===== Testo fornito =====

Ma c’è un dialogo con l’esterno? Vediamo iniziative (Cattedra dei non-credenti, Nuova evangelizzazione, Cortile dei gentili…) che si propongono un confronto coi cosiddetti “non-credenti” (brutta espressione, anche se certamente migliore di  “infedeli”), contrapponendo i credenti agli agnostici, ai laici “negativi” (quelli che non riconoscono alle religioni alcuno spazio pubblico, confinandole in spazi che dovrebbero rimanere “privati”), agli atei devoti, agli scettici inquieti (quelli che dicono “avessi la fede…!”), lasciando fuori alcuni arroganti rappresentanti di un vecchio ateismo militante scientistico. Sembra trattarsi spesso, in definitiva, di un dialogo con personaggi di comodo, quasi convocati apposta per tenere in piedi un teatrino dal quali emerge poco di significativo. Per questo vorrei qui evidenziare la posizione di chi non si sente né vicino né nostalgico della trascendenza monoteistica, ma avverte forte l’esigenza della costruzione di una nuova spiritualità, nella convinzione che una cultura, una civiltà ha bisogno di spiritualità, di religione se non vuole cadere nel caos e che — d’altra parte — un messaggio spirituale, una religione deve saper offrire una interpretazione del mondo se non vuole cadere nell’irrilevanza. Ed è proprio questa difficoltà a parlare la lingua della modernità laica che isola i monoteismi in uno spazio ripetitivo, diplomatico, esteriore che rischia di rendere vani il dialogo e gli incontri. Difficoltà che riguarda anche altre religioni, compreso un certo buddhismo che si presenta in forme istituzionalizzate, ideologiche, consolatorie.


Una spiritualità, affermavo, né vicina-al né nostalgica-del monoteismo, perché quello del monoteismo sembra oggi un racconto stanco, non più in grado di interpretare il nostro mondo e di offrire risposte utili alla costruzione di orientamenti spirituali di tipo nuovo. Attualmente, infatti:
                                                                               
  una componente uscita, per il suo radicalismo (usiamo questo eufemismo), rigetto e preoccupazione nel nostro Occidente, per cui siamo ancora a scrivere una sorta di interminabile prefazione in cui ci si  interroga sulla compatibilità di essa con le acquisizioni che sono state raggiunte nel campo della democrazia e del riconoscimento dei diritti della persona e, quindi, sulle possibilità di convivenza e integrazione;

  un’altra, pur se ci sentiamo spinti a un incondizionato sostegno dell’opera che svolge in difesa di un popolo, della sua memoria e della sua identità, non sembra capace, chiusa nel suo tradizionalismo, di offrire validi contributi nella direzione che auspicavo; 
   
 infine, per quello che riguarda la componente a noi più vicina, se guardiamo  alle espressioni tra le più significative della cultura contemporanea non solo nel campo delle scienze naturali e della tecnica, ma anche in quella che si suol chiamare la dimensione umanistica, da Baudelaire a Proust, da Freud a Lévi-Strauss, alla maggior parte della filosofia moderna, non possiamo non constatare che siano nate e si siano affermate al di fuori della cornice monoteistica cristiana e, anzi, con essa in antagonismo.

===== Elenco estratto =====

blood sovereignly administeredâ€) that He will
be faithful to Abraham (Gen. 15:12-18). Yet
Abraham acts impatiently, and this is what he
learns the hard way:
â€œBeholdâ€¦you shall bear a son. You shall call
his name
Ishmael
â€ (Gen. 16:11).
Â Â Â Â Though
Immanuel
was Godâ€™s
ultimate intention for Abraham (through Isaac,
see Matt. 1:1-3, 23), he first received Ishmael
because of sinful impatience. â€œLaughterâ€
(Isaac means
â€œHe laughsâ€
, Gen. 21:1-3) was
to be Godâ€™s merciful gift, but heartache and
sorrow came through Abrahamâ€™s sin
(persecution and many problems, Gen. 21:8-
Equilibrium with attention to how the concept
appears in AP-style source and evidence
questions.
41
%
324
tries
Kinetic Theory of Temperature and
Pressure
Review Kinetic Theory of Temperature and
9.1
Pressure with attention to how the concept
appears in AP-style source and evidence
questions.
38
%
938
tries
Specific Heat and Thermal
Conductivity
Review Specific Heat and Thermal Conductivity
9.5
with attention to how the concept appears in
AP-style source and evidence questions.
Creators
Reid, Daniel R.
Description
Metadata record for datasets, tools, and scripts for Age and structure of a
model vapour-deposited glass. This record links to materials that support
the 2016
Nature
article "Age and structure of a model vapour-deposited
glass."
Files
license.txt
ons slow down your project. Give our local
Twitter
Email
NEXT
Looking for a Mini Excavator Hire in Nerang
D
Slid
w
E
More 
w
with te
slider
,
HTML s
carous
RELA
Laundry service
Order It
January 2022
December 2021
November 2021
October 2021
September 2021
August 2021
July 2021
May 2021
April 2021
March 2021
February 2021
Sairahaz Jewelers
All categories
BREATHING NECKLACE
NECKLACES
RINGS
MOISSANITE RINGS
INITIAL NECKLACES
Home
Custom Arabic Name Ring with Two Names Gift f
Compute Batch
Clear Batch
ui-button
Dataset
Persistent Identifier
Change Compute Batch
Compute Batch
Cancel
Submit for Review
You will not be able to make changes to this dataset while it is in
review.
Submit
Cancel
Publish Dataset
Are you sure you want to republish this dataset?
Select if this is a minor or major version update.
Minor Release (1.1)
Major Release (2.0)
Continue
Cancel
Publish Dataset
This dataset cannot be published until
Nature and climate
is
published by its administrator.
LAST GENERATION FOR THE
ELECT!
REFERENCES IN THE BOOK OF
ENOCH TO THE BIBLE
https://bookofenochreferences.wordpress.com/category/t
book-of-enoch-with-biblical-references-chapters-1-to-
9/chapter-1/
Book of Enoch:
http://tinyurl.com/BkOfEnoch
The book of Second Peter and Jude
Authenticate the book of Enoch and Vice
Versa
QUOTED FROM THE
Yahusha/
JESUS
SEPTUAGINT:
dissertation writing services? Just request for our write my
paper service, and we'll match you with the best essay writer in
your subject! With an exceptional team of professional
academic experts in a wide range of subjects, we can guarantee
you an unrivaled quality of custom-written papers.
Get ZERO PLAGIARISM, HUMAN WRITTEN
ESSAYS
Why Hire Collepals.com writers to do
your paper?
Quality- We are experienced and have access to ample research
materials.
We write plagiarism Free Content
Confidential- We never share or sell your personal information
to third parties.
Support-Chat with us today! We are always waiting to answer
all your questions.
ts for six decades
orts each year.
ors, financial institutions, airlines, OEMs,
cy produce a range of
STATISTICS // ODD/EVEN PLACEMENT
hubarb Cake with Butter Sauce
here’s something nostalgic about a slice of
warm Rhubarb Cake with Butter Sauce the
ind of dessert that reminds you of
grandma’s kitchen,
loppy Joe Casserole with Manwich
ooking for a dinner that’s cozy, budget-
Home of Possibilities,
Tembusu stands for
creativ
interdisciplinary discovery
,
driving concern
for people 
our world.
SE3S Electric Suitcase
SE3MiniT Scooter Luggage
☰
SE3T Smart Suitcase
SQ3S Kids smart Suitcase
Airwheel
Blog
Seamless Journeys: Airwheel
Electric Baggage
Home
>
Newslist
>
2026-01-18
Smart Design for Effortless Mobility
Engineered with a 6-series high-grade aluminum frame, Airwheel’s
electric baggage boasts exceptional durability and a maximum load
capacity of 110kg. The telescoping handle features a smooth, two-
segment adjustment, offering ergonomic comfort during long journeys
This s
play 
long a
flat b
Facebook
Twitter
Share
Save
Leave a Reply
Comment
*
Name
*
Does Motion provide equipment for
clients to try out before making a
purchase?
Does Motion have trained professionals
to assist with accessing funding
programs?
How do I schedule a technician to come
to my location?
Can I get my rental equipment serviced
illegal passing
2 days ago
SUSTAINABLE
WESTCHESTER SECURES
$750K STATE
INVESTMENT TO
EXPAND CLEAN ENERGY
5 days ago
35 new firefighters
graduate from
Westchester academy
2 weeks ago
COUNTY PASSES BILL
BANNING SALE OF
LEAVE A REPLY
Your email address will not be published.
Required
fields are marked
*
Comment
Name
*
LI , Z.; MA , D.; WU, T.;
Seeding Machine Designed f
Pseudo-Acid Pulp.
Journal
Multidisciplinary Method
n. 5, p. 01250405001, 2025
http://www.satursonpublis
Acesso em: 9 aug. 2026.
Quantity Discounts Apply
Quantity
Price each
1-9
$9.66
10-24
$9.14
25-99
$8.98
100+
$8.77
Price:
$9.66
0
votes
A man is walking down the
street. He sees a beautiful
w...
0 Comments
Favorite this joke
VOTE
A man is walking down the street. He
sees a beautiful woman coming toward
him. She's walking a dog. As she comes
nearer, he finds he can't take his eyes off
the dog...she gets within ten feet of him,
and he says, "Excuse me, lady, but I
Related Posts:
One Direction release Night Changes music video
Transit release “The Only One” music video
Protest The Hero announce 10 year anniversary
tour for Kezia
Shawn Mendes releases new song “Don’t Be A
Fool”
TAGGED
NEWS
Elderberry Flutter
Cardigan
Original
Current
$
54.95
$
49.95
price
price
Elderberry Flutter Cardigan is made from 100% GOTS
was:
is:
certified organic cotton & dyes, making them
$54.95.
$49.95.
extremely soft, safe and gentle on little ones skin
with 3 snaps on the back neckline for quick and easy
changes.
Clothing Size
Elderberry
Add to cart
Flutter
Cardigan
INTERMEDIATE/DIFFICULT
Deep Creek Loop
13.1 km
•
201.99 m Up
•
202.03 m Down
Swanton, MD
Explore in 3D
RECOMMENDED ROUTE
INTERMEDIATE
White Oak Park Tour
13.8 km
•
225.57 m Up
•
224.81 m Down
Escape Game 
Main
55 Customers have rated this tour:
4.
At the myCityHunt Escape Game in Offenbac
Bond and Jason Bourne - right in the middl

=====

(Consegna 1): Secondo il brano sulla nuova spiritualità, di che cosa ha bisogno una cultura per non cadere nel caos?
(Consegna 2): Cita testualmente dal brano sulla nuova spiritualità il passo che comincia con le parole "infine, per quello" e si chiude dopo le parole "essa in antagonismo.".
(Consegna 3): Prosegui il brano sulla nuova spiritualità a partire dal punto in cui termina.
L'elenco non serve per svolgere questo lavoro.

(Risposta scritta 1): Di spiritualità, di religione.

(Risposta scritta 2):
infine, per quello che riguarda la componente a noi più vicina, se guardiamo  alle espressioni tra le più significative della cultura contemporanea non solo nel campo delle scienze naturali e della tecnica, ma anche in quella che si suol chiamare la dimensione umanistica, da Baudelaire a Proust, da Freud a Lévi-Strauss, alla maggior parte della filosofia moderna, non possiamo non constatare che siano nate e si siano affermate al di fuori della cornice monoteistica cristiana e, anzi, con essa in antagonismo.

(Risposta scritta 3):
In che direzione guardare allora per cercare di promuovere una nuova e moderna spiritualità?  
Considerando i modi in cui il confronto si realizza e ai piccoli spunti validi che vengono da un dialogo ancora embrionale e quasi occulto, osserviamo che oggi non si parla più di quelle prove dell’esistenza di Dio che avevano affollato  le nostre passioni filosofiche adolescenziali (tanto da meritarsi oggi l’ironia di uno scrittore come Gesualdo Bufalino che dice: «”Se esistesse si saprebbe in giro”, disse il filosofo, parlando di non so chi...»), ma si è discusso e si discute, invece, con feroci polemiche, soprattutto negli Stati Uniti, tra creazionisti e neodarwinisti, tra sostenitori e avversari dell’ipotesi di un disegno intelligente (Intelligent Design), dell’ipotesi che il mondo sia governato da un principio di organizzazione intelligente, oppure da caso e necessità, dato che questo disegno — se ci fosse — non si potrebbe dire né tanto intelligente né amorevole, ma anzi spesso insensato se non addirittura sadico. Questa discussione manifesta, infatti, due componenti: una scientifica o razionalistica, che cerca di rilevare le “mancanze”, le contraddizioni, le smagliature reperibili nel progetto; un’altra etica, che lo rifiuta invece per ragioni morali, non intendendo accettare nessuna complicità col male e il “disordine”. Ed è su questa seconda componente che vorrei soffermarmi.
Per cominciare, la prima crudeltà del mondo è quella di non rispondere alle domande che l’uomo si pone sulla sua origine e sul suo destino, sul senso della vita, del dolore e della morte. Strana la condizione umana…! «Egli ha messo la nozione dell’eternità nel loro cuore» (Qoèlet, 3, 11), dice la Scrittura, ma «contritum est cor meum» (Ger 23,9; Salmo 69, 19) nel non poter accedere a quell’Infinito, essendoci sempre qualche «siepe che da tanta parte
 dell'ultimo orizzonte il guardo esclude»: potremmo dire che proprio nella coscienza di vivere in un mondo assurdo risieda la, o almeno una, delle radici della nostra infelicità.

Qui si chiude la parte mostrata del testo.